[Exercise description] In the material below, find each line with the word "right" and list it.

[Extracted data]
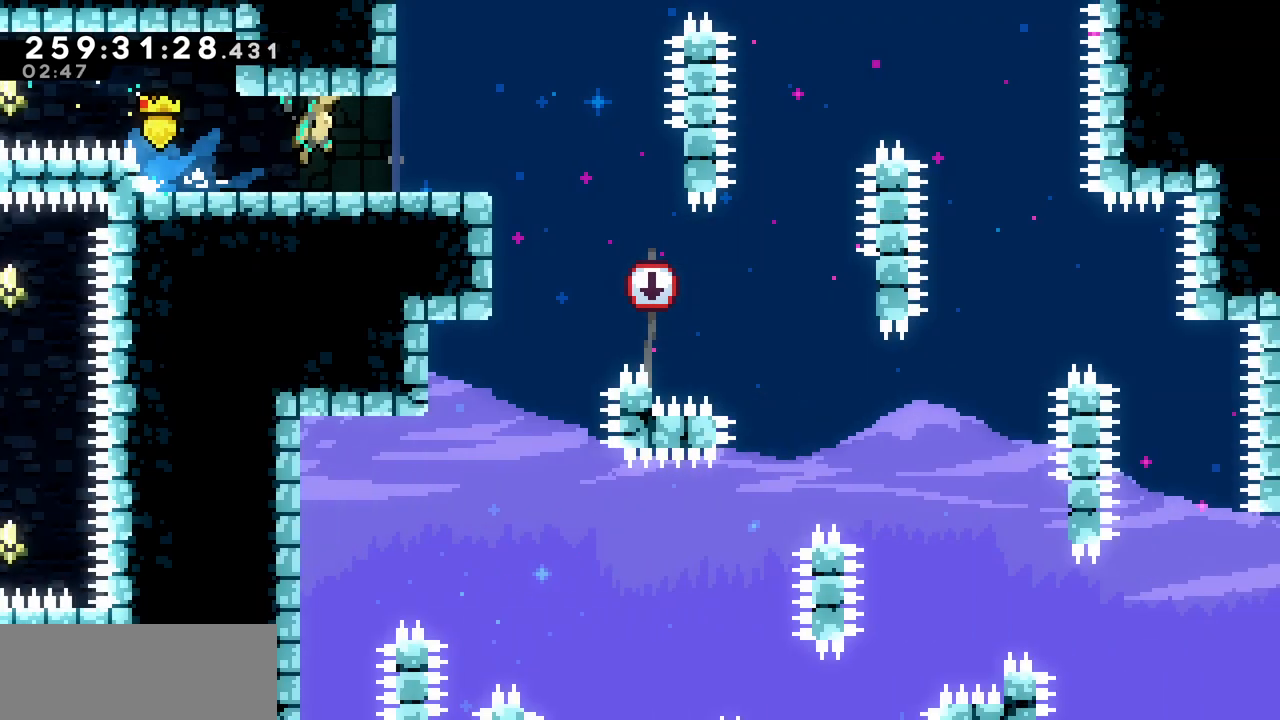
{"keys": ["right", "x"], "events": [[333, "x", "down"]]}
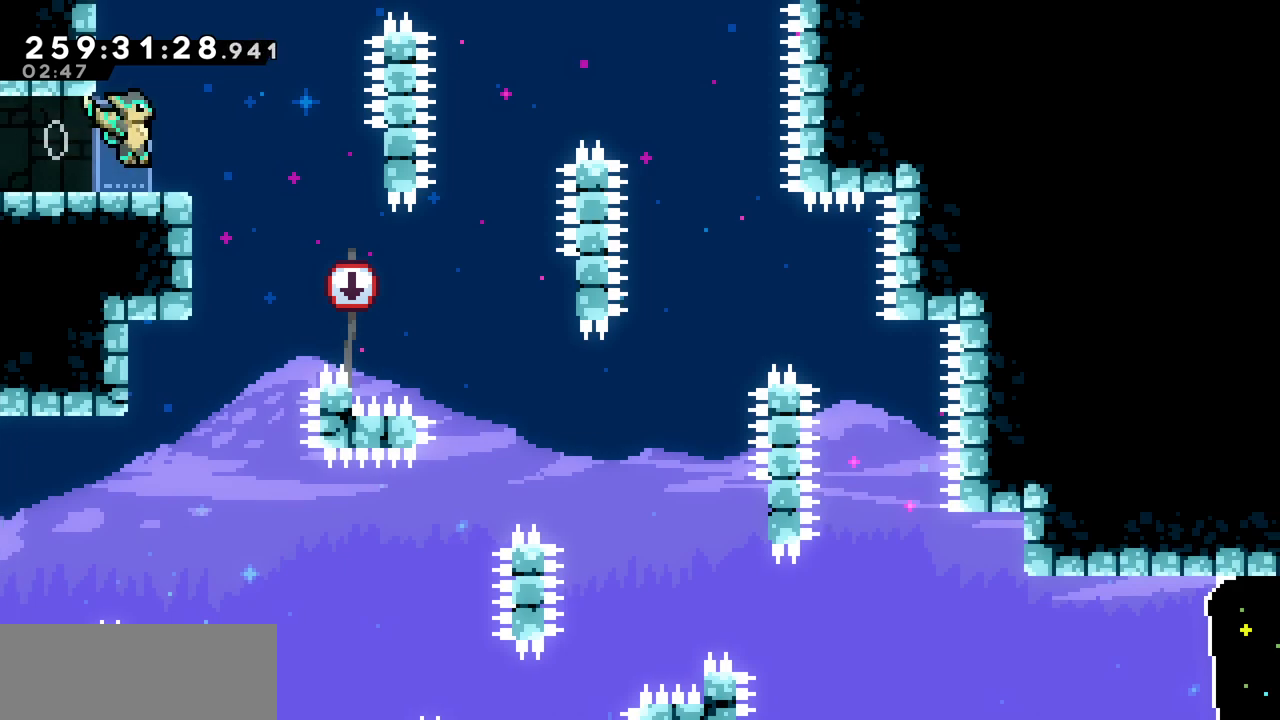
{"keys": ["right", "x"], "events": []}
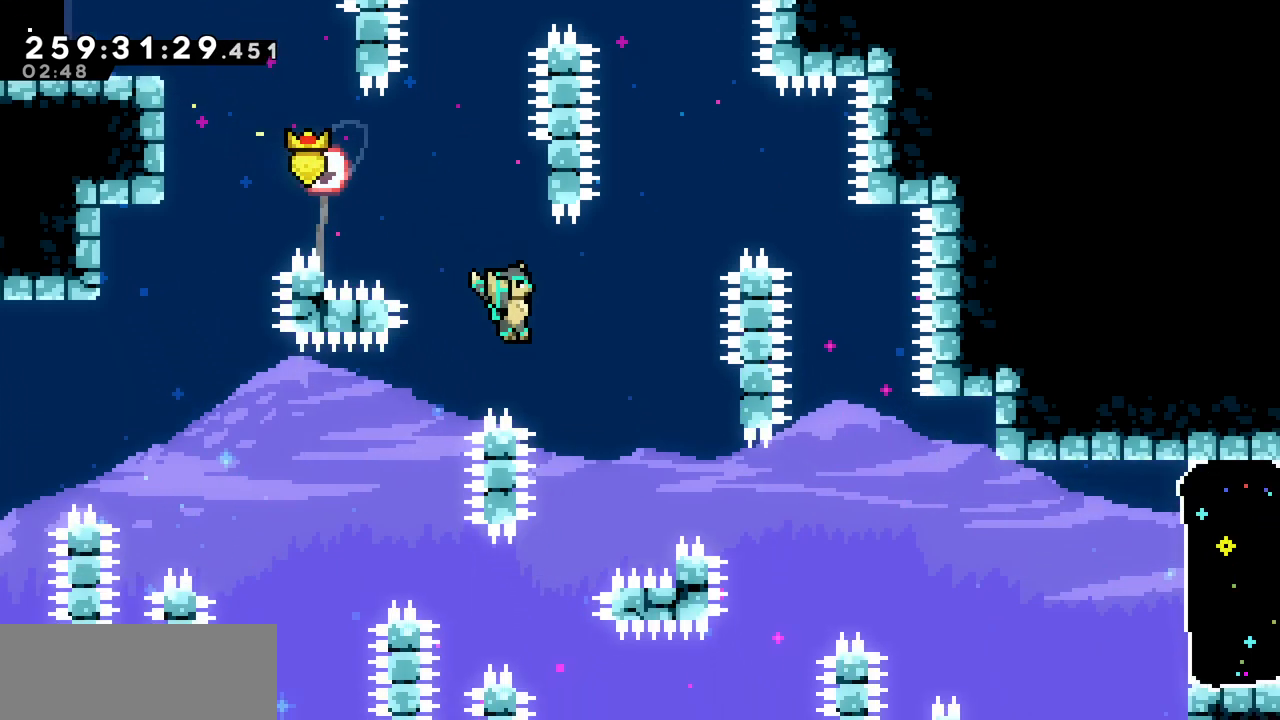
{"keys": ["x"], "events": [[467, "right", "up"]]}
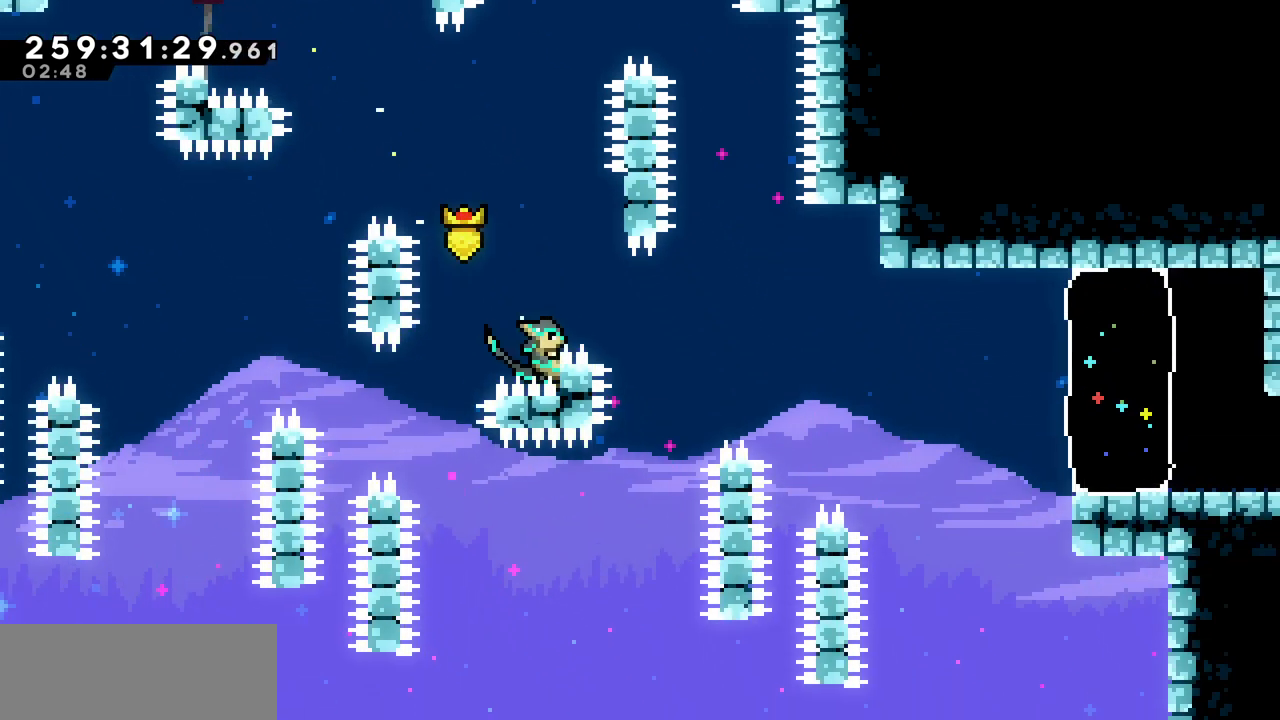
{"keys": ["x", "z"], "events": [[167, "z", "down"], [233, "z", "up"], [483, "z", "down"]]}
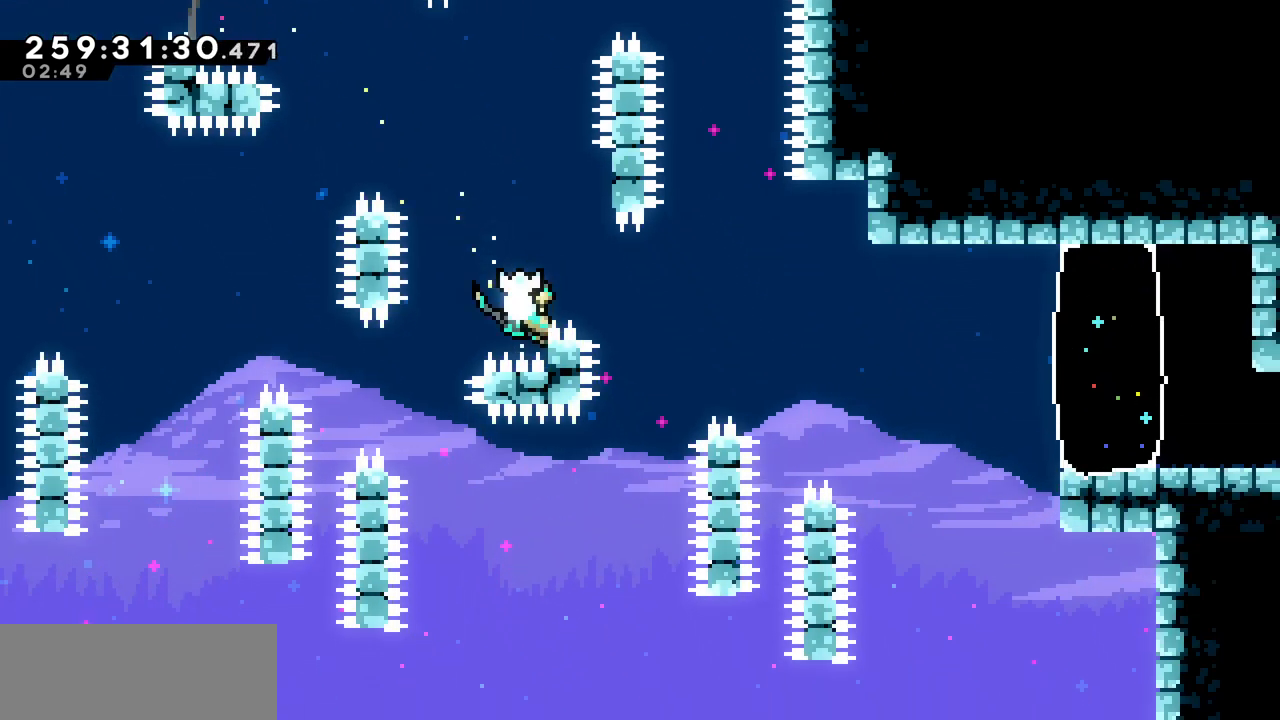
{"keys": ["x"], "events": [[133, "right", "down"], [450, "right", "up"], [450, "z", "up"]]}
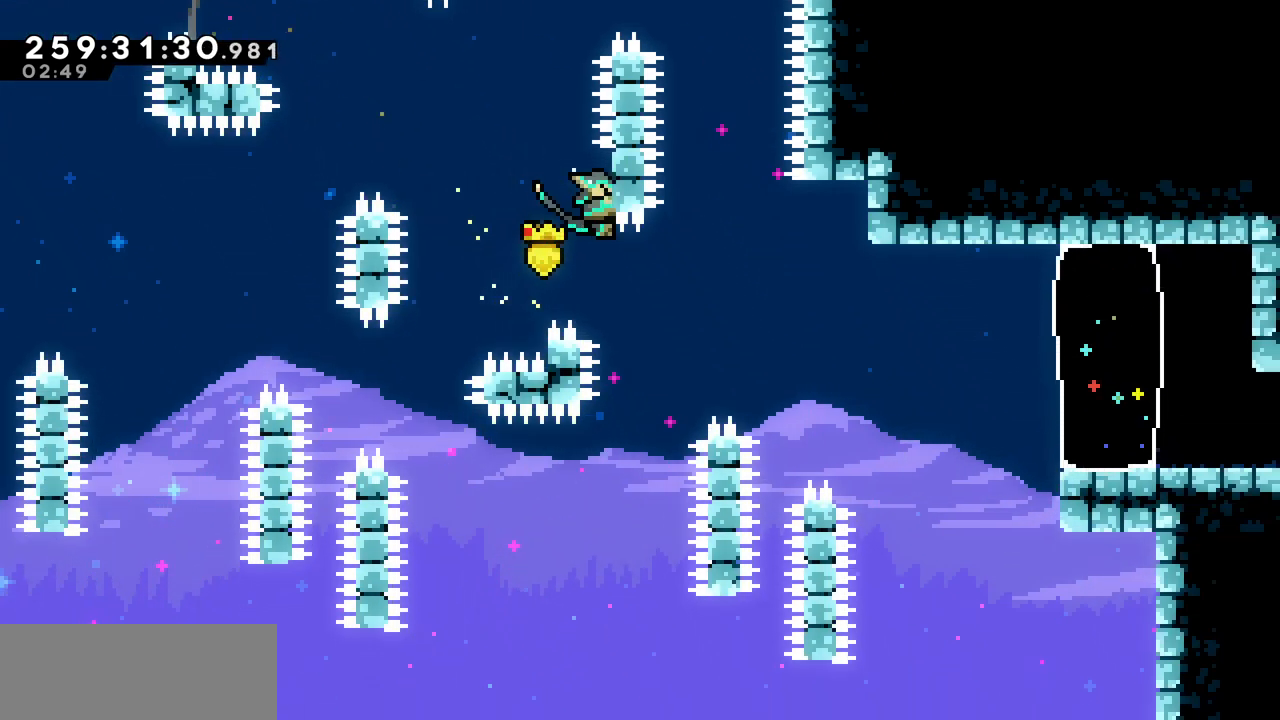
{"keys": ["x"], "events": [[33, "down", "down"], [100, "down", "up"], [233, "down", "down"], [250, "down", "up"], [383, "down", "down"], [417, "down", "up"]]}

[Answer box]
{"keys": ["right", "x"], "events": [[333, "x", "down"]]}
{"keys": ["right", "x"], "events": []}
{"keys": ["x"], "events": [[467, "right", "up"]]}
{"keys": ["x"], "events": [[133, "right", "down"], [450, "right", "up"], [450, "z", "up"]]}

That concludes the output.